Hyundai's Genesis brand is a dark horse in U.S. luxury vehicle market

Hyundai's Genesis brand is a dark horse in U.S. luxury vehicle market

NEW YORK — When Hyundai Motor launched its Genesis luxury brand domestically in 2016, many were skeptical the South Korean automaker — recognized mainly for budget vehicles at the time — knew what it was doing.

Among the skeptics were auto industry veterans Randy Parker and Claudia Marquez. Both were working for Nissan’s luxury Infiniti brand at the time and they’ve since made the leap over to Hyundai Group, with Parker leading the Hyundai brand in the U.S.

“We both were looking at it like, ‘Oh, my God, how are these guys going to be able to make it?’ I mean, nothing against. It’s just complicated. A new brand in such a competitive set,” Marquez, who now leads Genesis in North America, told CNBC last week at the New York International Auto Show.

Not only has Genesis made it, the brand has thrived to become a dark horse in the U.S. luxury market with unique styling, unexpected comfort and well-ranked quality. It’s done so with both gas-powered and electric vehicles.

Patricia Wayne, first all-electric GV60 customer and Claudia Marquez (right), chief operating officer, Genesis Motor North America, at Genesis Santa Monica, Santa Monica, Calif., May 26, 2022.

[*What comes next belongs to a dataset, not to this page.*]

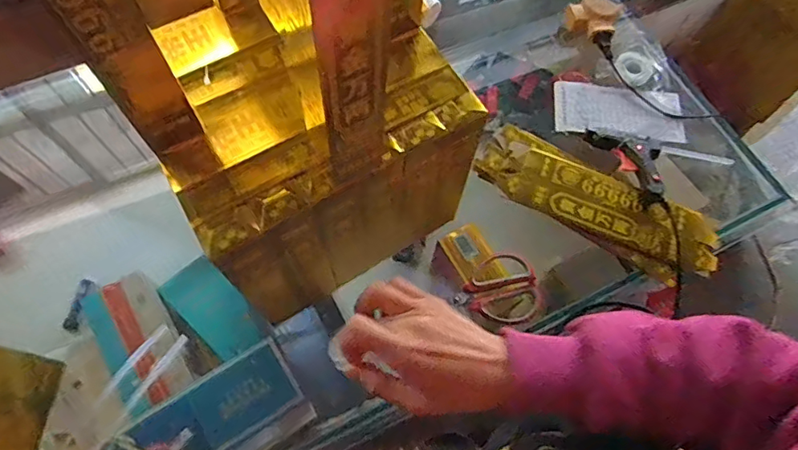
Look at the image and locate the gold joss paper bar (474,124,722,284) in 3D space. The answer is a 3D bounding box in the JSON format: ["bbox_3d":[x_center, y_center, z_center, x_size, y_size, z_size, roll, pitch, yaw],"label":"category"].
[{"bbox_3d":[0.257,-0.029,0.657,0.312,0.028,0.106,28,68,9],"label":"gold joss paper bar"}]

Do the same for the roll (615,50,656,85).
[{"bbox_3d":[0.354,-0.239,0.758,0.052,0.022,0.053,23,68,7],"label":"roll"}]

The brand has overtaken the decades-old Infiniti brand in annual U.S. sales since 2022. Executives expect to continue annual double-digit growth over the next five years, according to Marquez, who was named Genesis’ North American chief operating officer in October 2021.

“We have to outpace, by far, the luxury market,” she said. “It’s going to continue being strong. It has to be a marathon, not a sprint.”

Genesis started as a vehicle in Hyundai’s lineup but the company announced in late 2015 that it would become its own brand. Since then, its U.S. sales have grown from fewer than 7,000 vehicles in 2016 to more than 69,000 last year.

Growing awareness

Along those lines, Marquez and José Muñoz, Hyundai president and global chief operating officer, noted that while robust Genesis’ growth is expected, it will be at a restricted pace to retain the residual values and pricing of the vehicles.

Muñoz said expectations for the brand are “still high” but its volume ambitions for the U.S. are more in line with its rivals such as Porsche than that of Lexus and Mercedes-Benz, which sell hundreds of thousands of vehicles annually.  

Hyundai CEO Jae Hoon Chang (left) and José Muñoz, Hyundai president and global chief operating officer, attend the 2024 New York International Auto Show

Michael Wayland | CNBC

“We still have a long ways to go, but this is not a mass brand. So, we don’t have a huge volume aspirations, but there’s still a significant way to go,” Muñoz, who also serves as CEO of Hyundai Motor and Genesis Motor North America, said during a separate interview at the show.

The brand’s closest competitors based on 2023 sales were Land Rover (71,727 units), Porsche (75,415 units), Lincoln (81,818) and Volvo (128,350). Genesis sales last year increased about 23% over the prior year to 69,175 vehicles.

One of Genesis’ greatest challenges remains awareness, Marquez said. Stephanie Brinley, principal automotive analyst at S&P Global Mobility, agreed with that perception.

“It’s an upstart that’s gained credibility; now it has to gain a wider audience,” Brinley said. “It is respected at this point. The problem is, just not quite enough people know about it yet. … That’s the space it occupies right now.”

Performance models

For the short term, Genesis is looking to grow awareness and sales with new “Magma” performance models. It intends to offer a performance variant for each production vehicle, the company said last week in conjunction with the auto show in New York.

The brand also may expand its lineup with a three-row SUV. Genesis revealed a large, all-electric concept SUV last week. Marquez declined to discuss potential production plans but said to expect such a vehicle “sooner rather than later.”

Genesis currently offers three sedans (G70, G80, G90) and three SUVs (GV60, GV70, GV80). The G80, GV60 and GV70 are also available as all-electric vehicles. Genesis’ 2024 starting prices range from about $41,500 for the G70 to more than $89,000 for the G90.

GV60 Magma Concept 


Worldwide, the Genesis G80 is the best-selling model in the brand’s vehicle lineup since its introduction in 2016, with 390,738 units sold across the global market, including electrified G80 models. 

The brand is likely to get a boost in local manufacturing with a new $7.6 billion factory expected to begin production later this year in Georgia.

Muñoz said Genesis will be a “key focus of the plant,” which also will produce Hyundai and Kia vehicles. The brand currently assembles the GV70 gas and electric SUVs at a plant in Alabama, while the other models are imported from South Korea.

“The products are very strong. They’re very welcomed by the consumer as we have focused on [the U.S.],” Muñoz said. “This is the most important market for a Genesis without a doubt.”